North Carolina Non-Profit Organization Bylaws

Nonprofits benefit many good causes, including animal shelters.
Nonprofits benefit many good causes, including animal shelters. (Image: Thinkstock/Comstock/Getty Images)

Nonprofit organizations in North Carolina must operate in compliance with federal and state laws. These laws are designed to ensure that the mission of the organization is fulfilled, that the operations of the nonprofit are legal and transparent, and that the public is protected from fraudulent practices. Organizations must develop a set of bylaws to regulate and manage their activities.

State Code

Chapter 55A of the North Carolina State Code is known as the North Carolina Nonprofit Corporation Act. Section 55A-2-06 specifically pertains to bylaws. It states that the board of directors must institute bylaws and must provide for "regulating and managing the affairs of the corporation that is not inconsistent with law or the articles of incorporation."

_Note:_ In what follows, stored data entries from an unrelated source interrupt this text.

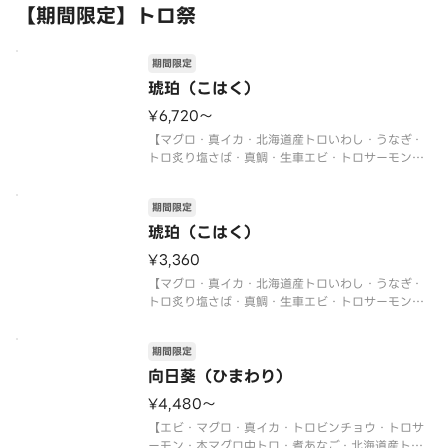
【期間限定】トロ祭
期間限定
琥珀（こはく）
¥6,720〜
【マグロ・真イカ・北海道産トロいわし・うなぎ・
トロ炙り塩さば・真鯛・生車エビ・トロサーモン・
本マグロ中トロ・トロビンチョウ・イクラ軍艦・ネ
ギトロ軍艦・切玉子】
期間限定
〈本マグロ中トロ使用〉
〈期間限定〉2026年9月30日（水）まで
琥珀（こはく）
※数量限定につき、売り切れの際は
¥3,360
【マグロ・真イカ・北海道産トロいわし・うなぎ・
トロ炙り塩さば・真鯛・生車エビ・トロサーモン・
本マグロ中トロ・トロビンチョウ・イクラ軍艦・ネ
ギトロ軍艦・切玉子】
期間限定
〈本マグロ中トロ使用〉
〈期間限定〉2026年9月30日（水）まで
向日葵（ひまわり）
※数量限定につき、売り切れの際は
¥4,480〜
【エビ・マグロ・真イカ・トロビンチョウ・トロサ
ーモン・本マグロ中トロ・煮あなご・北海道産トロ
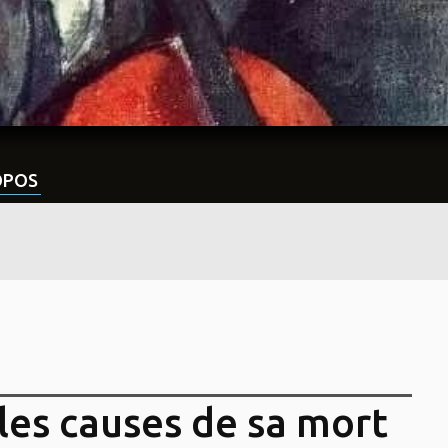
OPOS
les causes de sa mort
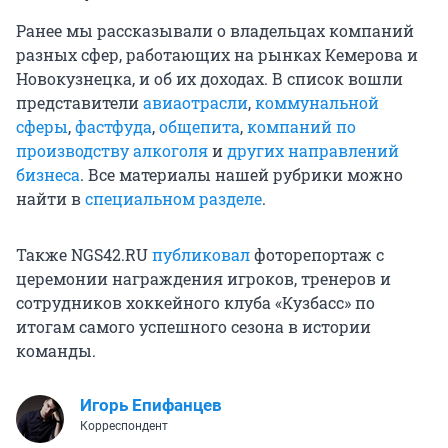
Ранее мы рассказывали о владельцах компаний
разных сфер, работающих на рынках Кемерова и
Новокузнецка, и об их доходах. В список вошли
представители
авиаотрасли
,
коммунальной
сферы
,
фастфуда
,
общепита
,
компаний по
производству алкоголя
и
других
направлений
бизнеса
. Все материалы нашей рубрики можно
найти в
специальном разделе
.
Также NGS42.RU
публиковал
фоторепортаж с
церемонии награждения игроков, тренеров и
сотрудников хоккейного клуба «Кузбасс» по
итогам самого успешного сезона в истории
команды.
Игорь Епифанцев
Корреспондент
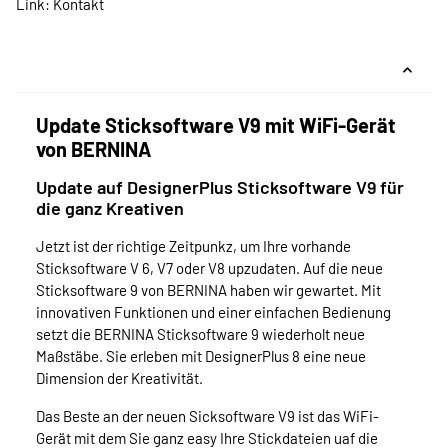
Link:
Kontakt
Update Sticksoftware V9 mit WiFi-Gerät
von BERNINA
Update auf DesignerPlus Sticksoftware V9 für
die ganz Kreativen
Jetzt ist der richtige Zeitpunkz, um Ihre vorhande
Sticksoftware V 6, V7 oder V8 upzudaten. Auf die neue
Sticksoftware 9 von BERNINA haben wir gewartet. Mit
innovativen Funktionen und einer einfachen Bedienung
setzt die BERNINA Sticksoftware 9 wiederholt neue
Maßstäbe. Sie erleben mit DesignerPlus 8 eine neue
Dimension der Kreativität.
Das Beste an der neuen Sicksoftware V9 ist das WiFi-
Gerät mit dem Sie ganz easy Ihre Stickdateien uaf die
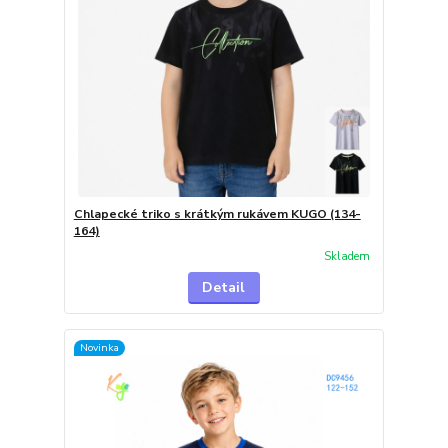
Chlapecké triko s krátkým rukávem KUGO (134-
164)
Skladem
Detail
Novinka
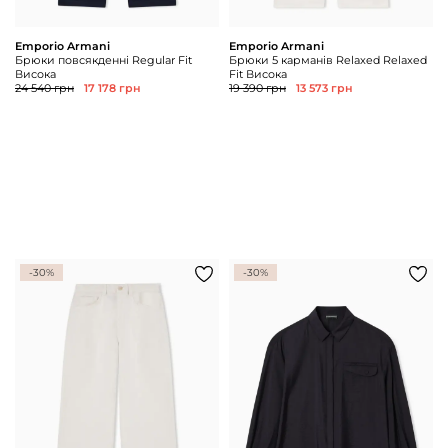
Emporio Armani
Emporio Armani
Брюки повсякденні Regular Fit
Брюки 5 карманів Relaxed Relaxed
Висока
Fit Висока
24 540 грн
17 178 грн
19 390 грн
13 573 грн
-30%
-30%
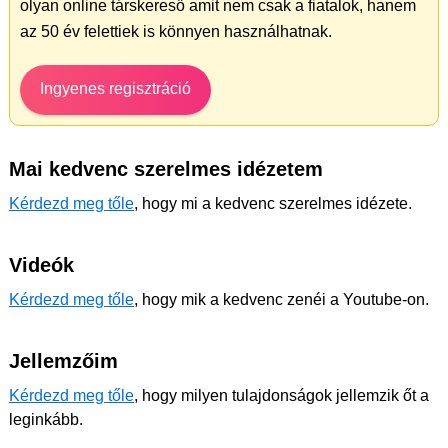
olyan online társkereső amit nem csak a fiatalok, hanem
az 50 év felettiek is könnyen használhatnak.
Ingyenes regisztráció
Mai kedvenc szerelmes idézetem
Kérdezd meg tőle
, hogy mi a kedvenc szerelmes idézete.
Videók
Kérdezd meg tőle
, hogy mik a kedvenc zenéi a Youtube-on.
Jellemzőim
Kérdezd meg tőle
, hogy milyen tulajdonságok jellemzik őt a
leginkább.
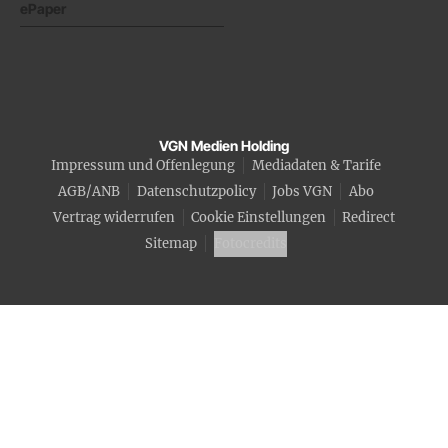
ePaper
VGN Medien Holding
Impressum und Offenlegung
Mediadaten & Tarife
AGB/ANB
Datenschutzpolicy
Jobs VGN
Abo
Vertrag widerrufen
Cookie Einstellungen
Redirect
Sitemap
Fotocredits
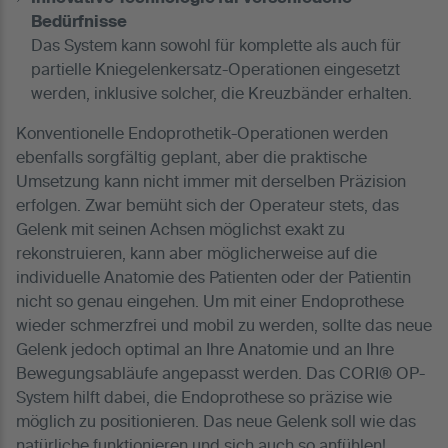
Bedürfnisse
Das System kann sowohl für komplette als auch für
partielle Kniegelenkersatz-Operationen eingesetzt
werden, inklusive solcher, die Kreuzbänder erhalten.
Konventionelle Endoprothetik-Operationen werden
ebenfalls sorgfältig geplant, aber die praktische
Umsetzung kann nicht immer mit derselben Präzision
erfolgen. Zwar bemüht sich der Operateur stets, das
Gelenk mit seinen Achsen möglichst exakt zu
rekonstruieren, kann aber möglicherweise auf die
individuelle Anatomie des Patienten oder der Patientin
nicht so genau eingehen. Um mit einer Endoprothese
wieder schmerzfrei und mobil zu werden, sollte das neue
Gelenk jedoch optimal an Ihre Anatomie und an Ihre
Bewegungsabläufe angepasst werden. Das CORI® OP-
System hilft dabei, die Endoprothese so präzise wie
möglich zu positionieren. Das neue Gelenk soll wie das
natürliche funktionieren und sich auch so anfühlen!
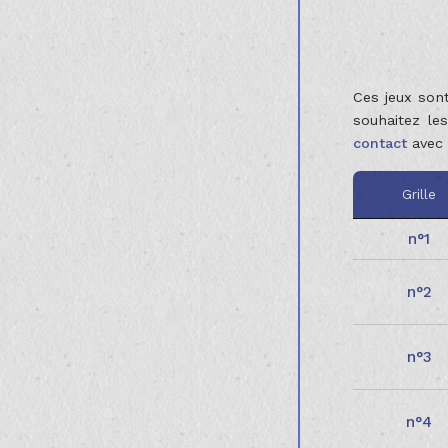
Ces jeux sont
souhaitez le
contact
avec 
Grille
1
2
3
4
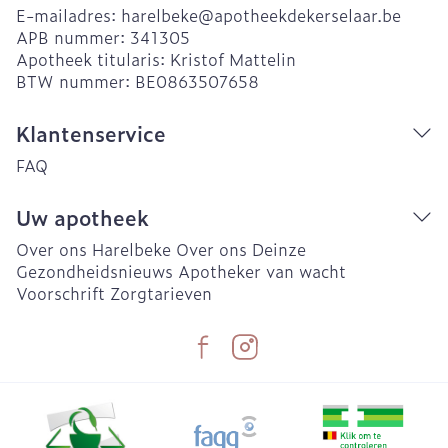
E-mailadres:
harelbeke@
apotheekdekerselaar.be
APB nummer:
341305
Apotheek titularis:
Kristof Mattelin
BTW nummer:
BE0863507658
Klantenservice
FAQ
Uw apotheek
Over ons Harelbeke
Over ons Deinze
Gezondheidsnieuws
Apotheker van wacht
Voorschrift
Zorgtarieven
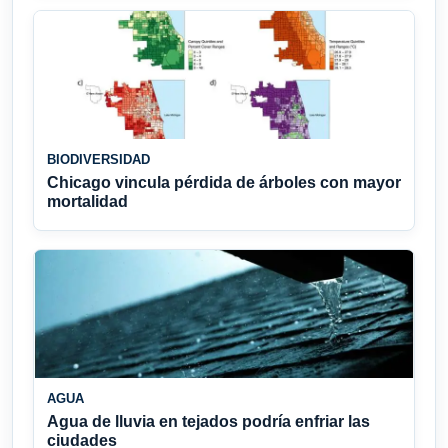
BIODIVERSIDAD
Chicago vincula pérdida de árboles con mayor
mortalidad
AGUA
Agua de lluvia en tejados podría enfriar las
ciudades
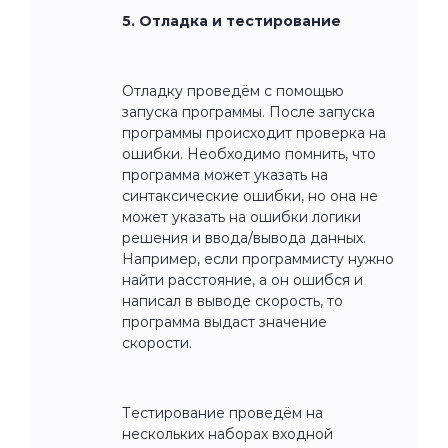
5. Отладка и тестирование
Отладку проведём с помощью
запуска программы. После запуска
программы происходит проверка на
ошибки. Необходимо помнить, что
программа может указать на
синтаксические ошибки, но она не
может указать на ошибки логики
решения и ввода/вывода данных.
Например, если программисту нужно
найти расстояние, а он ошибся и
написал в выводе скорость, то
программа выдаст значение
скорости.
Тестирование проведём на
нескольких наборах входной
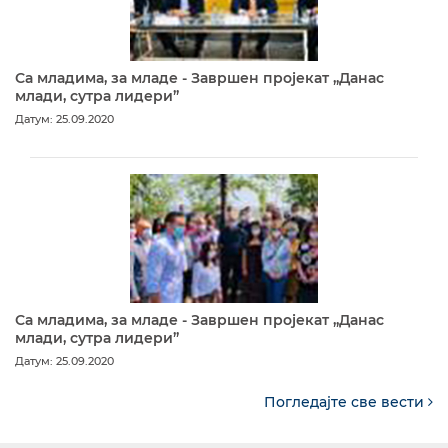
Са младима, за младе - Завршен пројекат „Данас
млади, сутра лидери”
Датум: 25.09.2020
Са младима, за младе - Завршен пројекат „Данас
млади, сутра лидери”
Датум: 25.09.2020
Погледајте све вести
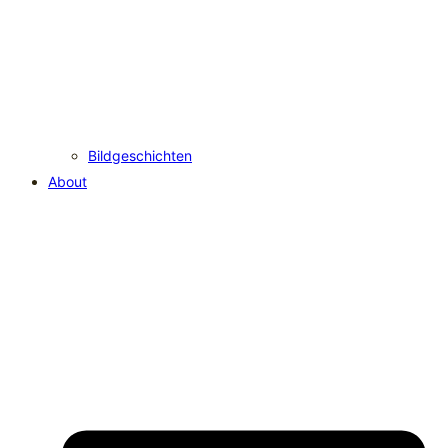
Bildgeschichten
About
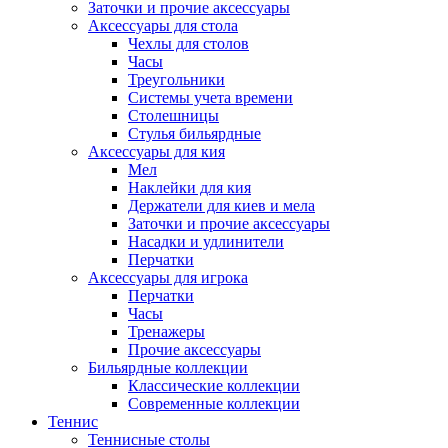
Заточки и прочие аксессуары
Аксессуары для стола
Чехлы для столов
Часы
Треугольники
Системы учета времени
Столешницы
Стулья бильярдные
Аксессуары для кия
Мел
Наклейки для кия
Держатели для киев и мела
Заточки и прочие аксессуары
Насадки и удлинители
Перчатки
Аксессуары для игрока
Перчатки
Часы
Тренажеры
Прочие аксессуары
Бильярдные коллекции
Классические коллекции
Современные коллекции
Теннис
Теннисные столы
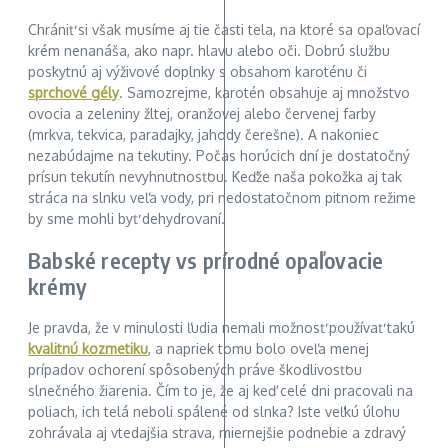
Chrániť si však musíme aj tie časti tela, na ktoré sa opaľovací
krém nenanáša, ako napr. hlavu alebo oči. Dobrú službu
poskytnú aj výživové doplnky s obsahom karoténu či
sprchové gély
. Samozrejme, karotén obsahuje aj množstvo
ovocia a zeleniny žltej, oranžovej alebo červenej farby
(mrkva, tekvica, paradajky, jahody čerešne). A nakoniec
nezabúdajme na tekutiny. Počas horúcich dní je dostatočný
prísun tekutín nevyhnutnosťou. Keďže naša pokožka aj tak
stráca na slnku veľa vody, pri nedostatočnom pitnom režime
by sme mohli byť dehydrovaní.
Babské recepty vs prírodné opaľovacie
krémy
Je pravda, že v minulosti ľudia nemali možnosť používať takú
kvalitnú kozmetiku
, a napriek tomu bolo oveľa menej
prípadov ochorení spôsobených práve škodlivosťou
slnečného žiarenia. Čím to je, že aj keď celé dni pracovali na
poliach, ich telá neboli spálené od slnka? Iste veľkú úlohu
zohrávala aj vtedajšia strava, miernejšie podnebie a zdravý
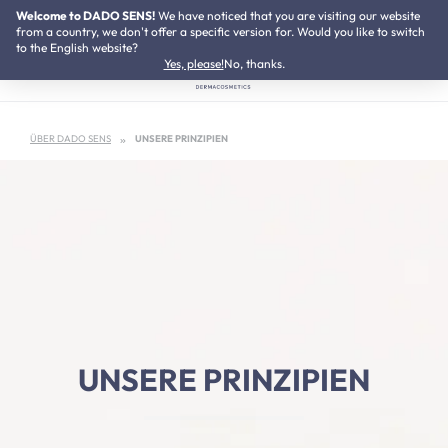
Welcome to DADO SENS!
NEU:
We have noticed that you are visiting our website
Neurodermitis Pflegeset
Zum Hauptinhalt springen
from a country, we don't offer a specific version for. Would you like to switch
to the English website?
Yes, please!
No, thanks.
ÜBER DADO SENS
UNSERE PRINZIPIEN
UNSERE PRINZIPIEN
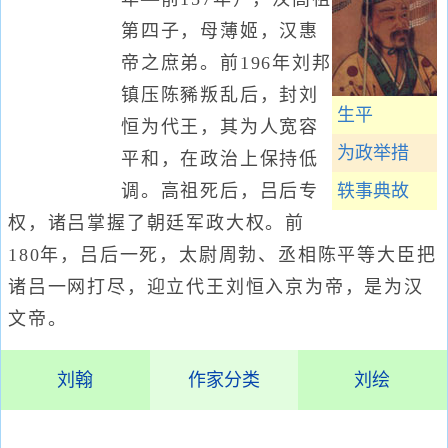
第四子，母薄姬，汉惠
帝之庶弟。前196年刘邦
镇压陈豨叛乱后，封刘
生平
恒为代王，其为人宽容
为政举措
平和，在政治上保持低
调。高祖死后，吕后专
轶事典故
权，诸吕掌握了朝廷军政大权。前
180年，吕后一死，太尉周勃、丞相陈平等大臣把
诸吕一网打尽，迎立代王刘恒入京为帝，是为汉
文帝。
刘翰
作家分类
刘绘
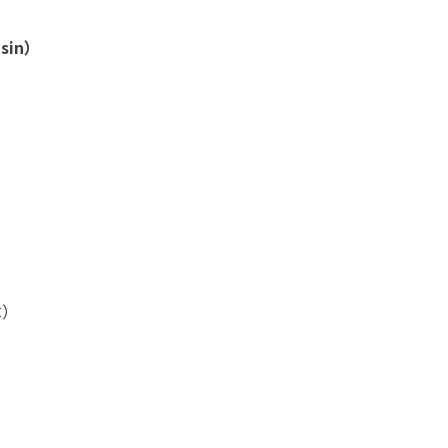
。
 sin）
章）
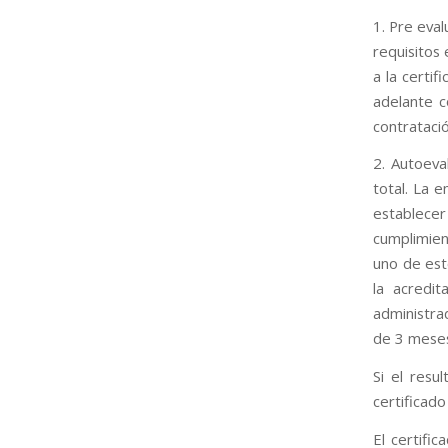
1. Pre eval
requisitos
a la certif
adelante c
contratació
2. Autoeva
total. La 
establecer
cumplimien
uno de est
la acredi
administra
de 3 meses
Si el resu
certificado
El certifi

Nonprofit bylaws typically address areas including: board selection and composition, term limits, qualifications, powers, duties and responsibilities, indemnification of board members, property holdings, meetings and committees, bank accounts, fiscal reports and audits, conflicts of interest and amendment and dissolution procedures.


You cannot expect to receive Internal Revenue Service (IRS) nonprofit exempt status under section 501(c)(3) unless you comply fully with its stringent requirements. This will require completion of IRS Form 1023 and inclusion of supporting documentation, including a strong business plan, articles of incorporation and bylaws.


It is important that nonprofit board members, officers and staff are indemnified against any liabilities arising from any legal action against the nonprofit, providing they have acted in good faith. Indemnification insurance is available for corporate entities, nonprofit and otherwise. Indemnification does not allow members, officers and staff to be free from prosecution, if they have acted wilfully or unlawfully.


Setting up a nonprofit, complying with legal requisites and formulating bylaws is complex and time consuming, and if you are not experienced in the process it is easy to miss vital steps. Assistance is available from the North Carolina Center for Nonprofits, a nonprofit organization itself, which serves nonprofits in the state by providing education and advocacy.